# [Estratto]
****************
Stazione ferroviaria: cos'è, come funziona e qual è la differenza con una fermata
Cos'è una stazione ferroviaria? Una stazione è un impianto ferroviario, normalmente presenziato, nel quale si svolgono tutte le attività che riguardano i passeggeri e l'esercizio ferroviario, ovvero il movimento e la manutenzione dei treni
Una stazione ferroviaria è una località di servizio della rete ferroviaria nella quale si svolgono le attività legate alla circolazione dei treni e al servizio viaggiatori. È l'impianto dove avvengono arrivi e partenze dei convogli, la gestione del movimento ferroviario e, in alcuni casi, operazioni di manovra, composizione e scomposizione dei treni.
Dal punto di vista tecnico, una stazione è dotata delle attrezzature necessarie per effettuare le operazioni fondamentali dell'esercizio ferroviario:
incroci tra treni sulle linee a binario unico;
precedenze tra convogli con differenti velocità commerciali;
manovre ferroviarie;
ricovero e gestione dei rotabili;
salita e discesa dei passeggeri.
Secondo la normativa ferroviaria italiana, una stazione è una località di servizio delimitata da segnali di protezione nella quale possono essere effettuate operazioni di movimento dei treni, precedenze e incroci. A differenza delle fermate, le stazioni partecipano attivamente alla gestione della circolazione ferroviaria.
Binari e scambi
Per essere considerata una stazione, un impianto deve disporre almeno di più binari collegati tramite deviatoi (scambi), consentendo ai treni di passare da un binario all'altro.
****************
# [Dati da analizzare]
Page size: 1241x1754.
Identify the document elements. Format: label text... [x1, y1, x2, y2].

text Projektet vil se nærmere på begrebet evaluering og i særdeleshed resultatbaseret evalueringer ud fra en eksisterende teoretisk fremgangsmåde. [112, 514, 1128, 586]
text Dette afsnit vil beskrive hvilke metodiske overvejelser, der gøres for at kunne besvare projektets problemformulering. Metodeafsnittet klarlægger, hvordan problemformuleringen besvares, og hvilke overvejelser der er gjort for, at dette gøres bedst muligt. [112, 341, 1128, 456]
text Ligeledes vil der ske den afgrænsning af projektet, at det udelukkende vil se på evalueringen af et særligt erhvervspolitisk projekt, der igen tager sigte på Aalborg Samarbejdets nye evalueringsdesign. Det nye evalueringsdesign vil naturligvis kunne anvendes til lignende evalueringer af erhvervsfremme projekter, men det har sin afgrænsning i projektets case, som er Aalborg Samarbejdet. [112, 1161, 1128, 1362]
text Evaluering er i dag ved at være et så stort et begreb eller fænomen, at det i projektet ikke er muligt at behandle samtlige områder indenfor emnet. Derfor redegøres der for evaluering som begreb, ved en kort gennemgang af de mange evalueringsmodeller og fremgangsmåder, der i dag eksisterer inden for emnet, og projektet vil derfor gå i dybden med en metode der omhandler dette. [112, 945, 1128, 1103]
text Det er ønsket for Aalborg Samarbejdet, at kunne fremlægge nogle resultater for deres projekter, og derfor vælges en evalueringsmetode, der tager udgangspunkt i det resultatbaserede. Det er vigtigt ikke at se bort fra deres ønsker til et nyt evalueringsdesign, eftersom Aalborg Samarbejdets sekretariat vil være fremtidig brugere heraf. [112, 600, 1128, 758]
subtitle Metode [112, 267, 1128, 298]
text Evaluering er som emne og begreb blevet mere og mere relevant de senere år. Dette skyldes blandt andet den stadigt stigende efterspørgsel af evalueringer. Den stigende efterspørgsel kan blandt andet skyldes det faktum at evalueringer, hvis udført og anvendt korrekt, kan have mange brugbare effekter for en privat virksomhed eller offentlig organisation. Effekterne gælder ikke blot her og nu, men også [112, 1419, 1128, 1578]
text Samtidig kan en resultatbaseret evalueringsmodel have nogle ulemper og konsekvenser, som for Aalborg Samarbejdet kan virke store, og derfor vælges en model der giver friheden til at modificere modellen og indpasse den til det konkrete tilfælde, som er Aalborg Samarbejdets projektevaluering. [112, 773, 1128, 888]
****************
# [Consegna]
Secondo l'estratto, di che cosa deve disporre come minimo un impianto per essere considerato una stazione?

# [Soluzione]
Di più binari collegati tramite deviatoi (scambi), che consentono ai treni di passare da un binario all'altro.